**Problem to work on:** Write out every entry exactly as it appears.
*** Data supplied
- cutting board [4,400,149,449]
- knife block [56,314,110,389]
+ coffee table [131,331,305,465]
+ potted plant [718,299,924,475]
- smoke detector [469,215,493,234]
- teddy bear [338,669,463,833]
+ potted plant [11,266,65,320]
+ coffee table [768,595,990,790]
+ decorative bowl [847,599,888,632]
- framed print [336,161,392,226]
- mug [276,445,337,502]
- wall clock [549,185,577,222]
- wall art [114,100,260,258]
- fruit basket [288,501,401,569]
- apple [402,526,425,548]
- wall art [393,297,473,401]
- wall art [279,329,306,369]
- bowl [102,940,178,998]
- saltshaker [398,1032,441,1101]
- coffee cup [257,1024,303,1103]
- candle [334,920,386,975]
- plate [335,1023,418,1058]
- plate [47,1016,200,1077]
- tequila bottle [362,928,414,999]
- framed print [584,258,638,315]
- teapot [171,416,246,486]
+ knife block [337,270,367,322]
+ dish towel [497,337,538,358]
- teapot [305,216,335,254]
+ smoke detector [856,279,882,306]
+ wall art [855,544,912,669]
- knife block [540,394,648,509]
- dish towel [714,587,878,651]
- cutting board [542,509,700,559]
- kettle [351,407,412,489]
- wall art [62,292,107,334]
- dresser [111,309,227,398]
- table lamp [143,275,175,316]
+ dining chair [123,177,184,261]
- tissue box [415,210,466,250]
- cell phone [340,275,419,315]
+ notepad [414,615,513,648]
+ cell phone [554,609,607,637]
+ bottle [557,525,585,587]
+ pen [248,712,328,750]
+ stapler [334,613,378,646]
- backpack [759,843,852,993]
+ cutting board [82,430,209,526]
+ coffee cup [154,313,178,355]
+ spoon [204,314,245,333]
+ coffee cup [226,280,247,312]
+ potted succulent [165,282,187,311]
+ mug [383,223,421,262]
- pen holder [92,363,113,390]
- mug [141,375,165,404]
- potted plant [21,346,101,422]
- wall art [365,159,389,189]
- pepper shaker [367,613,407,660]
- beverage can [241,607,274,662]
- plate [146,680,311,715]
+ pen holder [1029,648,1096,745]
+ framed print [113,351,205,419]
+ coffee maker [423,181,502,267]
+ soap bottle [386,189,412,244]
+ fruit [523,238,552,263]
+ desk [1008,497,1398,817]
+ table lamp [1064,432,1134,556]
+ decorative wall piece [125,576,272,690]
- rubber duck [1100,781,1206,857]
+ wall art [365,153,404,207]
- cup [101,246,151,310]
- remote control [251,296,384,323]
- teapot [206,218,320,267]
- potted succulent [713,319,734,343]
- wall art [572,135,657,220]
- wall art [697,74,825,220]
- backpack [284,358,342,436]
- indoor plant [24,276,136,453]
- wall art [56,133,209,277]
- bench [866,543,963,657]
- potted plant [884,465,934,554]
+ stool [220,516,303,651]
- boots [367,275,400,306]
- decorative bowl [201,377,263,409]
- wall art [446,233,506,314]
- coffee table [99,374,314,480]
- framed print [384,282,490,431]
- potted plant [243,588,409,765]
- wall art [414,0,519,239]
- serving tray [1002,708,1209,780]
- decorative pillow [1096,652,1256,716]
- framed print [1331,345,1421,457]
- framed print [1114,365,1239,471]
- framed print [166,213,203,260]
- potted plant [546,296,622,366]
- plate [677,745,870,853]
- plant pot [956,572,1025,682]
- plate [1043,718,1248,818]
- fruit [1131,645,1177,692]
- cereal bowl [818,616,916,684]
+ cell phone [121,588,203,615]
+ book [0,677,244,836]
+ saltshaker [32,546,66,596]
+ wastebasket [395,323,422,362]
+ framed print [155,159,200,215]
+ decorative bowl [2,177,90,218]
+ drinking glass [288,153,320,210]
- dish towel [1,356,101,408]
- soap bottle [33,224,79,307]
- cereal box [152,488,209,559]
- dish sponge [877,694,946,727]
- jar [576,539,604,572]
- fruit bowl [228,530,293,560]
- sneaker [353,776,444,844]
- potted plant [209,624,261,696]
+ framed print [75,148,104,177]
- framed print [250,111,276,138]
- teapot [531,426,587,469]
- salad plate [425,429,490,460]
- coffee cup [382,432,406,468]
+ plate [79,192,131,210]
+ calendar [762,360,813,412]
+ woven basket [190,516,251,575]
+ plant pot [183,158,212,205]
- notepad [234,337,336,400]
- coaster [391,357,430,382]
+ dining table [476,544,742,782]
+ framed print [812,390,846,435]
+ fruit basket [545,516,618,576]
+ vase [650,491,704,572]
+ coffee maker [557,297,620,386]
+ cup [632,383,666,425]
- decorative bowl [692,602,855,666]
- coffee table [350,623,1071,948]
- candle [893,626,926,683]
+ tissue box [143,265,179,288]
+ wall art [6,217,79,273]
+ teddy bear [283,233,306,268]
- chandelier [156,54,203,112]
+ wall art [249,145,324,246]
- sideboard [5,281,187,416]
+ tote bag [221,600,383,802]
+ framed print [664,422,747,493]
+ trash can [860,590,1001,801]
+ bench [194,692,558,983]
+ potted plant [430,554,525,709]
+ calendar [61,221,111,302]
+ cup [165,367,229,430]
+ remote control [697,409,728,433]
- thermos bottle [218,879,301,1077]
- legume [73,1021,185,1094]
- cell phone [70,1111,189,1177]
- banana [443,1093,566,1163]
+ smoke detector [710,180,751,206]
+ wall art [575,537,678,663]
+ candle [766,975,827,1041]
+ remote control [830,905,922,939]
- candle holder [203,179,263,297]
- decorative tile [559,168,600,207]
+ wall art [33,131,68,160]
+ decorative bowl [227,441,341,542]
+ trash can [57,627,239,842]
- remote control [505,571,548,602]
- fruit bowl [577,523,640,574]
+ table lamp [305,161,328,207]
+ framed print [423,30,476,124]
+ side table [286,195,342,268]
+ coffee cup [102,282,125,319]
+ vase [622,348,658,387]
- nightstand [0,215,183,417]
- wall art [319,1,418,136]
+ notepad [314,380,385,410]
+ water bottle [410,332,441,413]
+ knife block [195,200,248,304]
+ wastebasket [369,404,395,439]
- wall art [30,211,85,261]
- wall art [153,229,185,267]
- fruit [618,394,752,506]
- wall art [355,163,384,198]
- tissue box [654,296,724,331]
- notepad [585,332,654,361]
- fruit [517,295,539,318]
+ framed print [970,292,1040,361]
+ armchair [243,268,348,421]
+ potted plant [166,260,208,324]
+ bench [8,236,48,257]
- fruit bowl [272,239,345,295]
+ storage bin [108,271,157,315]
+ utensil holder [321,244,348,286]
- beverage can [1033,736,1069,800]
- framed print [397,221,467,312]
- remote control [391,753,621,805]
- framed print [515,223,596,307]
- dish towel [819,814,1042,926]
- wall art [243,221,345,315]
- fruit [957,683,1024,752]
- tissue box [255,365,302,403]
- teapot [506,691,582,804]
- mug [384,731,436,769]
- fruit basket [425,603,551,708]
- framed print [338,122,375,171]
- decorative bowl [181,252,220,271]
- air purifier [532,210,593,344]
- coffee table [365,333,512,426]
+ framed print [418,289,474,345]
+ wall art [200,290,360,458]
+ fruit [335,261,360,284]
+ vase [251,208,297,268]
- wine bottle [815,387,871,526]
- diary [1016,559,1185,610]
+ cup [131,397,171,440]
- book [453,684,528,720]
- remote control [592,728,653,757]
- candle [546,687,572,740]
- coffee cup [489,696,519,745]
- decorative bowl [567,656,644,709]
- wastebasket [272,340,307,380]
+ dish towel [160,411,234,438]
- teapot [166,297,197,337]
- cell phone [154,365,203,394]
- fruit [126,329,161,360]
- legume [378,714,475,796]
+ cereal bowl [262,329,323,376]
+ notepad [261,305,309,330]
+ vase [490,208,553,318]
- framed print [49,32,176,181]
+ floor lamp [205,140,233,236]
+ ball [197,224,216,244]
******
**Exercise result:**
- cutting board [4,400,149,449]
- knife block [56,314,110,389]
+ coffee table [131,331,305,465]
+ potted plant [718,299,924,475]
- smoke detector [469,215,493,234]
- teddy bear [338,669,463,833]
+ potted plant [11,266,65,320]
+ coffee table [768,595,990,790]
+ decorative bowl [847,599,888,632]
- framed print [336,161,392,226]
- mug [276,445,337,502]
- wall clock [549,185,577,222]
- wall art [114,100,260,258]
- fruit basket [288,501,401,569]
- apple [402,526,425,548]
- wall art [393,297,473,401]
- wall art [279,329,306,369]
- bowl [102,940,178,998]
- saltshaker [398,1032,441,1101]
- coffee cup [257,1024,303,1103]
- candle [334,920,386,975]
- plate [335,1023,418,1058]
- plate [47,1016,200,1077]
- tequila bottle [362,928,414,999]
- framed print [584,258,638,315]
- teapot [171,416,246,486]
+ knife block [337,270,367,322]
+ dish towel [497,337,538,358]
- teapot [305,216,335,254]
+ smoke detector [856,279,882,306]
+ wall art [855,544,912,669]
- knife block [540,394,648,509]
- dish towel [714,587,878,651]
- cutting board [542,509,700,559]
- kettle [351,407,412,489]
- wall art [62,292,107,334]
- dresser [111,309,227,398]
- table lamp [143,275,175,316]
+ dining chair [123,177,184,261]
- tissue box [415,210,466,250]
- cell phone [340,275,419,315]
+ notepad [414,615,513,648]
+ cell phone [554,609,607,637]
+ bottle [557,525,585,587]
+ pen [248,712,328,750]
+ stapler [334,613,378,646]
- backpack [759,843,852,993]
+ cutting board [82,430,209,526]
+ coffee cup [154,313,178,355]
+ spoon [204,314,245,333]
+ coffee cup [226,280,247,312]
+ potted succulent [165,282,187,311]
+ mug [383,223,421,262]
- pen holder [92,363,113,390]
- mug [141,375,165,404]
- potted plant [21,346,101,422]
- wall art [365,159,389,189]
- pepper shaker [367,613,407,660]
- beverage can [241,607,274,662]
- plate [146,680,311,715]
+ pen holder [1029,648,1096,745]
+ framed print [113,351,205,419]
+ coffee maker [423,181,502,267]
+ soap bottle [386,189,412,244]
+ fruit [523,238,552,263]
+ desk [1008,497,1398,817]
+ table lamp [1064,432,1134,556]
+ decorative wall piece [125,576,272,690]
- rubber duck [1100,781,1206,857]
+ wall art [365,153,404,207]
- cup [101,246,151,310]
- remote control [251,296,384,323]
- teapot [206,218,320,267]
- potted succulent [713,319,734,343]
- wall art [572,135,657,220]
- wall art [697,74,825,220]
- backpack [284,358,342,436]
- indoor plant [24,276,136,453]
- wall art [56,133,209,277]
- bench [866,543,963,657]
- potted plant [884,465,934,554]
+ stool [220,516,303,651]
- boots [367,275,400,306]
- decorative bowl [201,377,263,409]
- wall art [446,233,506,314]
- coffee table [99,374,314,480]
- framed print [384,282,490,431]
- potted plant [243,588,409,765]
- wall art [414,0,519,239]
- serving tray [1002,708,1209,780]
- decorative pillow [1096,652,1256,716]
- framed print [1331,345,1421,457]
- framed print [1114,365,1239,471]
- framed print [166,213,203,260]
- potted plant [546,296,622,366]
- plate [677,745,870,853]
- plant pot [956,572,1025,682]
- plate [1043,718,1248,818]
- fruit [1131,645,1177,692]
- cereal bowl [818,616,916,684]
+ cell phone [121,588,203,615]
+ book [0,677,244,836]
+ saltshaker [32,546,66,596]
+ wastebasket [395,323,422,362]
+ framed print [155,159,200,215]
+ decorative bowl [2,177,90,218]
+ drinking glass [288,153,320,210]
- dish towel [1,356,101,408]
- soap bottle [33,224,79,307]
- cereal box [152,488,209,559]
- dish sponge [877,694,946,727]
- jar [576,539,604,572]
- fruit bowl [228,530,293,560]
- sneaker [353,776,444,844]
- potted plant [209,624,261,696]
+ framed print [75,148,104,177]
- framed print [250,111,276,138]
- teapot [531,426,587,469]
- salad plate [425,429,490,460]
- coffee cup [382,432,406,468]
+ plate [79,192,131,210]
+ calendar [762,360,813,412]
+ woven basket [190,516,251,575]
+ plant pot [183,158,212,205]
- notepad [234,337,336,400]
- coaster [391,357,430,382]
+ dining table [476,544,742,782]
+ framed print [812,390,846,435]
+ fruit basket [545,516,618,576]
+ vase [650,491,704,572]
+ coffee maker [557,297,620,386]
+ cup [632,383,666,425]
- decorative bowl [692,602,855,666]
- coffee table [350,623,1071,948]
- candle [893,626,926,683]
+ tissue box [143,265,179,288]
+ wall art [6,217,79,273]
+ teddy bear [283,233,306,268]
- chandelier [156,54,203,112]
+ wall art [249,145,324,246]
- sideboard [5,281,187,416]
+ tote bag [221,600,383,802]
+ framed print [664,422,747,493]
+ trash can [860,590,1001,801]
+ bench [194,692,558,983]
+ potted plant [430,554,525,709]
+ calendar [61,221,111,302]
+ cup [165,367,229,430]
+ remote control [697,409,728,433]
- thermos bottle [218,879,301,1077]
- legume [73,1021,185,1094]
- cell phone [70,1111,189,1177]
- banana [443,1093,566,1163]
+ smoke detector [710,180,751,206]
+ wall art [575,537,678,663]
+ candle [766,975,827,1041]
+ remote control [830,905,922,939]
- candle holder [203,179,263,297]
- decorative tile [559,168,600,207]
+ wall art [33,131,68,160]
+ decorative bowl [227,441,341,542]
+ trash can [57,627,239,842]
- remote control [505,571,548,602]
- fruit bowl [577,523,640,574]
+ table lamp [305,161,328,207]
+ framed print [423,30,476,124]
+ side table [286,195,342,268]
+ coffee cup [102,282,125,319]
+ vase [622,348,658,387]
- nightstand [0,215,183,417]
- wall art [319,1,418,136]
+ notepad [314,380,385,410]
+ water bottle [410,332,441,413]
+ knife block [195,200,248,304]
+ wastebasket [369,404,395,439]
- wall art [30,211,85,261]
- wall art [153,229,185,267]
- fruit [618,394,752,506]
- wall art [355,163,384,198]
- tissue box [654,296,724,331]
- notepad [585,332,654,361]
- fruit [517,295,539,318]
+ framed print [970,292,1040,361]
+ armchair [243,268,348,421]
+ potted plant [166,260,208,324]
+ bench [8,236,48,257]
- fruit bowl [272,239,345,295]
+ storage bin [108,271,157,315]
+ utensil holder [321,244,348,286]
- beverage can [1033,736,1069,800]
- framed print [397,221,467,312]
- remote control [391,753,621,805]
- framed print [515,223,596,307]
- dish towel [819,814,1042,926]
- wall art [243,221,345,315]
- fruit [957,683,1024,752]
- tissue box [255,365,302,403]
- teapot [506,691,582,804]
- mug [384,731,436,769]
- fruit basket [425,603,551,708]
- framed print [338,122,375,171]
- decorative bowl [181,252,220,271]
- air purifier [532,210,593,344]
- coffee table [365,333,512,426]
+ framed print [418,289,474,345]
+ wall art [200,290,360,458]
+ fruit [335,261,360,284]
+ vase [251,208,297,268]
- wine bottle [815,387,871,526]
- diary [1016,559,1185,610]
+ cup [131,397,171,440]
- book [453,684,528,720]
- remote control [592,728,653,757]
- candle [546,687,572,740]
- coffee cup [489,696,519,745]
- decorative bowl [567,656,644,709]
- wastebasket [272,340,307,380]
+ dish towel [160,411,234,438]
- teapot [166,297,197,337]
- cell phone [154,365,203,394]
- fruit [126,329,161,360]
- legume [378,714,475,796]
+ cereal bowl [262,329,323,376]
+ notepad [261,305,309,330]
+ vase [490,208,553,318]
- framed print [49,32,176,181]
+ floor lamp [205,140,233,236]
+ ball [197,224,216,244]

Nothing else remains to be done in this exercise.